Task instructions:
In the data that follows, every line containing the word "format" should be returned.

Entries supplied:
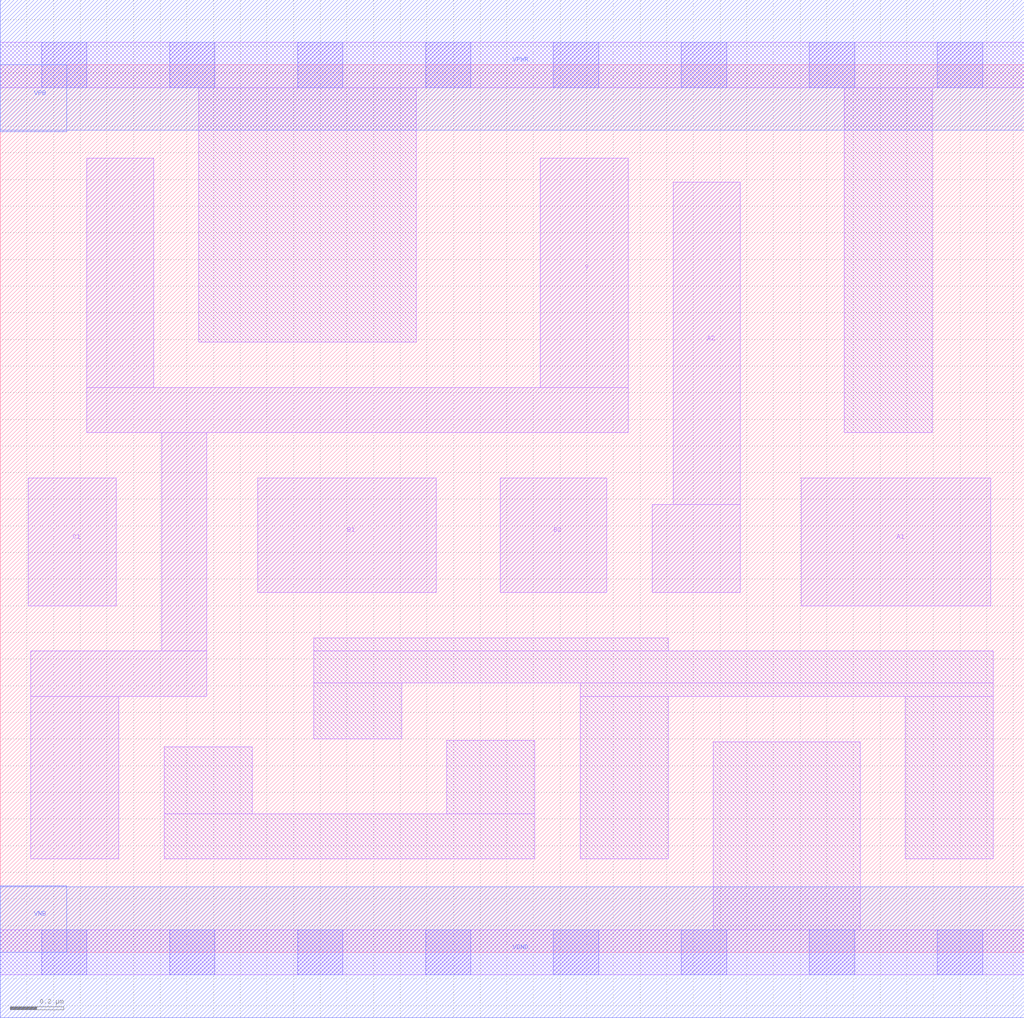
<source format=lef>
# Copyright 2020 The SkyWater PDK Authors
#
# Licensed under the Apache License, Version 2.0 (the "License");
# you may not use this file except in compliance with the License.
# You may obtain a copy of the License at
#
#     https://www.apache.org/licenses/LICENSE-2.0
#
# Unless required by applicable law or agreed to in writing, software
# distributed under the License is distributed on an "AS IS" BASIS,
# WITHOUT WARRANTIES OR CONDITIONS OF ANY KIND, either express or implied.
# See the License for the specific language governing permissions and
# limitations under the License.
#
# SPDX-License-Identifier: Apache-2.0

VERSION 5.5 ;
NAMESCASESENSITIVE ON ;
BUSBITCHARS "[]" ;
DIVIDERCHAR "/" ;
MACRO sky130_fd_sc_ms__o221ai_1
  CLASS CORE ;
  SOURCE USER ;
  ORIGIN  0.000000  0.000000 ;
  SIZE  3.840000 BY  3.330000 ;
  SYMMETRY X Y ;
  SITE unit ;
  PIN A1
    ANTENNAGATEAREA  0.279000 ;
    DIRECTION INPUT ;
    USE SIGNAL ;
    PORT
      LAYER li1 ;
        RECT 3.005000 1.300000 3.715000 1.780000 ;
    END
  END A1
  PIN A2
    ANTENNAGATEAREA  0.279000 ;
    DIRECTION INPUT ;
    USE SIGNAL ;
    PORT
      LAYER li1 ;
        RECT 2.445000 1.350000 2.775000 1.680000 ;
        RECT 2.525000 1.680000 2.775000 2.890000 ;
    END
  END A2
  PIN B1
    ANTENNAGATEAREA  0.279000 ;
    DIRECTION INPUT ;
    USE SIGNAL ;
    PORT
      LAYER li1 ;
        RECT 0.965000 1.350000 1.635000 1.780000 ;
    END
  END B1
  PIN B2
    ANTENNAGATEAREA  0.279000 ;
    DIRECTION INPUT ;
    USE SIGNAL ;
    PORT
      LAYER li1 ;
        RECT 1.875000 1.350000 2.275000 1.780000 ;
    END
  END B2
  PIN C1
    ANTENNAGATEAREA  0.279000 ;
    DIRECTION INPUT ;
    USE SIGNAL ;
    PORT
      LAYER li1 ;
        RECT 0.105000 1.300000 0.435000 1.780000 ;
    END
  END C1
  PIN Y
    ANTENNADIFFAREA  1.011700 ;
    DIRECTION OUTPUT ;
    USE SIGNAL ;
    PORT
      LAYER li1 ;
        RECT 0.115000 0.350000 0.445000 0.960000 ;
        RECT 0.115000 0.960000 0.775000 1.130000 ;
        RECT 0.325000 1.950000 2.355000 2.120000 ;
        RECT 0.325000 2.120000 0.575000 2.980000 ;
        RECT 0.605000 1.130000 0.775000 1.950000 ;
        RECT 2.025000 2.120000 2.355000 2.980000 ;
    END
  END Y
  PIN VGND
    DIRECTION INOUT ;
    USE GROUND ;
    PORT
      LAYER met1 ;
        RECT 0.000000 -0.245000 3.840000 0.245000 ;
    END
  END VGND
  PIN VNB
    DIRECTION INOUT ;
    USE GROUND ;
    PORT
      LAYER met1 ;
        RECT 0.000000 0.000000 0.250000 0.250000 ;
    END
  END VNB
  PIN VPB
    DIRECTION INOUT ;
    USE POWER ;
    PORT
      LAYER met1 ;
        RECT 0.000000 3.080000 0.250000 3.330000 ;
    END
  END VPB
  PIN VPWR
    DIRECTION INOUT ;
    USE POWER ;
    PORT
      LAYER met1 ;
        RECT 0.000000 3.085000 3.840000 3.575000 ;
    END
  END VPWR
  OBS
    LAYER li1 ;
      RECT 0.000000 -0.085000 3.840000 0.085000 ;
      RECT 0.000000  3.245000 3.840000 3.415000 ;
      RECT 0.615000  0.350000 2.005000 0.520000 ;
      RECT 0.615000  0.520000 0.945000 0.770000 ;
      RECT 0.745000  2.290000 1.560000 3.245000 ;
      RECT 1.175000  0.800000 1.505000 1.010000 ;
      RECT 1.175000  1.010000 3.725000 1.130000 ;
      RECT 1.175000  1.130000 2.505000 1.180000 ;
      RECT 1.675000  0.520000 2.005000 0.795000 ;
      RECT 2.175000  0.350000 2.505000 0.960000 ;
      RECT 2.175000  0.960000 3.725000 1.010000 ;
      RECT 2.675000  0.085000 3.225000 0.790000 ;
      RECT 3.165000  1.950000 3.495000 3.245000 ;
      RECT 3.395000  0.350000 3.725000 0.960000 ;
    LAYER mcon ;
      RECT 0.155000 -0.085000 0.325000 0.085000 ;
      RECT 0.155000  3.245000 0.325000 3.415000 ;
      RECT 0.635000 -0.085000 0.805000 0.085000 ;
      RECT 0.635000  3.245000 0.805000 3.415000 ;
      RECT 1.115000 -0.085000 1.285000 0.085000 ;
      RECT 1.115000  3.245000 1.285000 3.415000 ;
      RECT 1.595000 -0.085000 1.765000 0.085000 ;
      RECT 1.595000  3.245000 1.765000 3.415000 ;
      RECT 2.075000 -0.085000 2.245000 0.085000 ;
      RECT 2.075000  3.245000 2.245000 3.415000 ;
      RECT 2.555000 -0.085000 2.725000 0.085000 ;
      RECT 2.555000  3.245000 2.725000 3.415000 ;
      RECT 3.035000 -0.085000 3.205000 0.085000 ;
      RECT 3.035000  3.245000 3.205000 3.415000 ;
      RECT 3.515000 -0.085000 3.685000 0.085000 ;
      RECT 3.515000  3.245000 3.685000 3.415000 ;
  END
END sky130_fd_sc_ms__o221ai_1
END LIBRARY

</source>
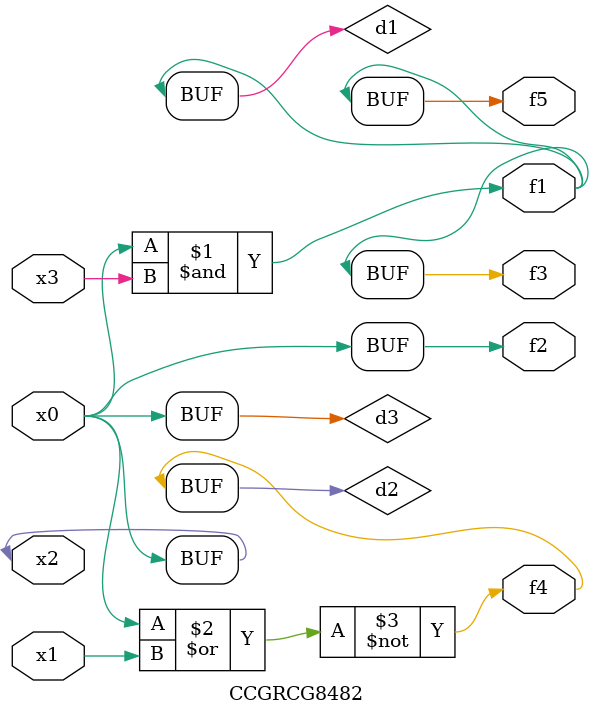
<source format=v>
module CCGRCG8482(
	input x0, x1, x2, x3,
	output f1, f2, f3, f4, f5
);

	wire d1, d2, d3;

	and (d1, x2, x3);
	nor (d2, x0, x1);
	buf (d3, x0, x2);
	assign f1 = d1;
	assign f2 = d3;
	assign f3 = d1;
	assign f4 = d2;
	assign f5 = d1;
endmodule

</source>
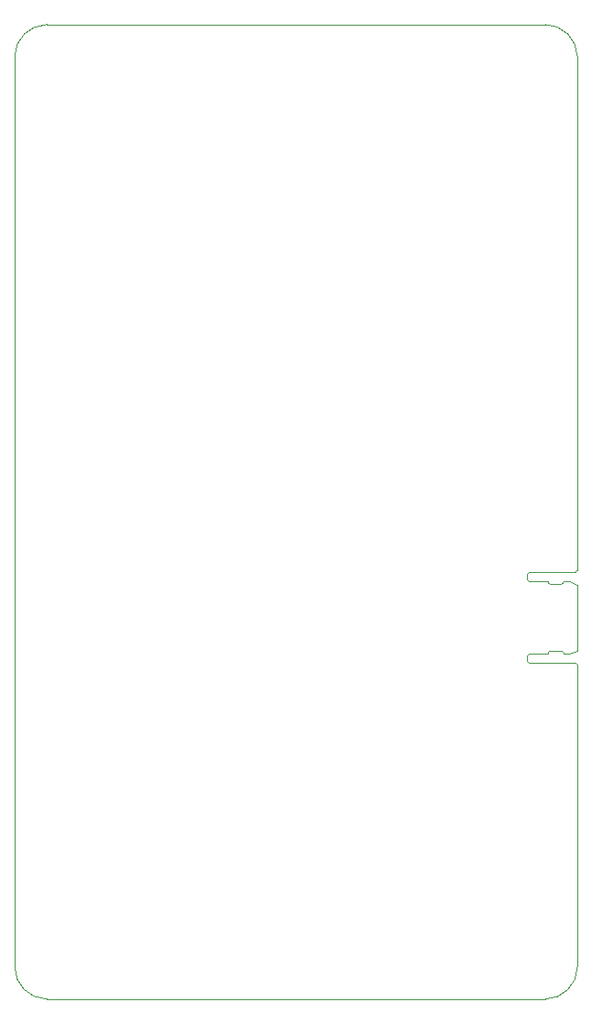
<source format=gm1>
G04 #@! TF.GenerationSoftware,KiCad,Pcbnew,8.0.1-8.0.1-1~ubuntu22.04.1*
G04 #@! TF.CreationDate,2024-06-03T13:26:47-07:00*
G04 #@! TF.ProjectId,emu_brd,656d755f-6272-4642-9e6b-696361645f70,REV1*
G04 #@! TF.SameCoordinates,Original*
G04 #@! TF.FileFunction,Profile,NP*
%FSLAX46Y46*%
G04 Gerber Fmt 4.6, Leading zero omitted, Abs format (unit mm)*
G04 Created by KiCad (PCBNEW 8.0.1-8.0.1-1~ubuntu22.04.1) date 2024-06-03 13:26:47*
%MOMM*%
%LPD*%
G01*
G04 APERTURE LIST*
G04 #@! TA.AperFunction,Profile*
%ADD10C,0.050000*%
G04 #@! TD*
G04 #@! TA.AperFunction,Profile*
%ADD11C,0.100000*%
G04 #@! TD*
G04 APERTURE END LIST*
D10*
X72390000Y-31000000D02*
X118390000Y-31000000D01*
D11*
X121390000Y-34000000D02*
X121390000Y-81245000D01*
X121390000Y-90280000D02*
X121390000Y-118000000D01*
X118390000Y-121000000D02*
X72390000Y-121000000D01*
X69390000Y-118000000D02*
X69390000Y-34000000D01*
X121390000Y-118000000D02*
G75*
G02*
X118390000Y-121000000I-3000000J0D01*
G01*
X69390000Y-34000000D02*
G75*
G02*
X72390000Y-31000000I3000000J0D01*
G01*
X72390000Y-121000000D02*
G75*
G02*
X69390000Y-118000000I0J3000000D01*
G01*
X118390000Y-31000000D02*
G75*
G02*
X121390000Y-34000000I0J-3000000D01*
G01*
X121390000Y-82735000D02*
X121390000Y-88825000D01*
X120640000Y-82435000D02*
X120140000Y-82435000D01*
X120640000Y-89125000D02*
X120140000Y-89125000D01*
X121390000Y-82735000D02*
X120640000Y-82435000D01*
X119890000Y-82685000D02*
X118890000Y-82685000D01*
X118890000Y-82685000D02*
G75*
G02*
X118640000Y-82435000I0J250000D01*
G01*
X120140000Y-82435000D02*
G75*
G02*
X119890000Y-82685000I-250000J0D01*
G01*
X119890000Y-88875000D02*
X118890000Y-88875000D01*
X118640000Y-89125000D02*
G75*
G02*
X118890000Y-88875000I250000J0D01*
G01*
X119890000Y-88875000D02*
G75*
G02*
X120140000Y-89125000I0J-250000D01*
G01*
X121390000Y-88825000D02*
X120640000Y-89125000D01*
X118640000Y-89125000D02*
X116940000Y-89125000D01*
X118640000Y-82435000D02*
X116940000Y-82435000D01*
X121390000Y-81245000D02*
X121390000Y-81395000D01*
X121390000Y-81395000D02*
G75*
G02*
X121190000Y-81595000I-200000J0D01*
G01*
X121190000Y-81595000D02*
X116940000Y-81595000D01*
X121390000Y-90165000D02*
X121390000Y-90280000D01*
X121190000Y-89965000D02*
G75*
G02*
X121390000Y-90165000I0J-200000D01*
G01*
X121190000Y-89965000D02*
X116940000Y-89965000D01*
X116740000Y-89325000D02*
G75*
G02*
X116940000Y-89125000I200000J0D01*
G01*
X116940000Y-89965000D02*
G75*
G02*
X116740000Y-89765000I0J200000D01*
G01*
X116740000Y-89325000D02*
X116740000Y-89765000D01*
X116740000Y-81795000D02*
G75*
G02*
X116940000Y-81595000I200000J0D01*
G01*
X116940000Y-82435000D02*
G75*
G02*
X116740000Y-82235000I0J200000D01*
G01*
X116740000Y-81795000D02*
X116740000Y-82235000D01*
M02*

</source>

Response:
<source format=lef>
<source format=v>
<source format=gm1>
G04 Gerber Fmt 4.6, Leading zero omitted, Abs format (unit mm)*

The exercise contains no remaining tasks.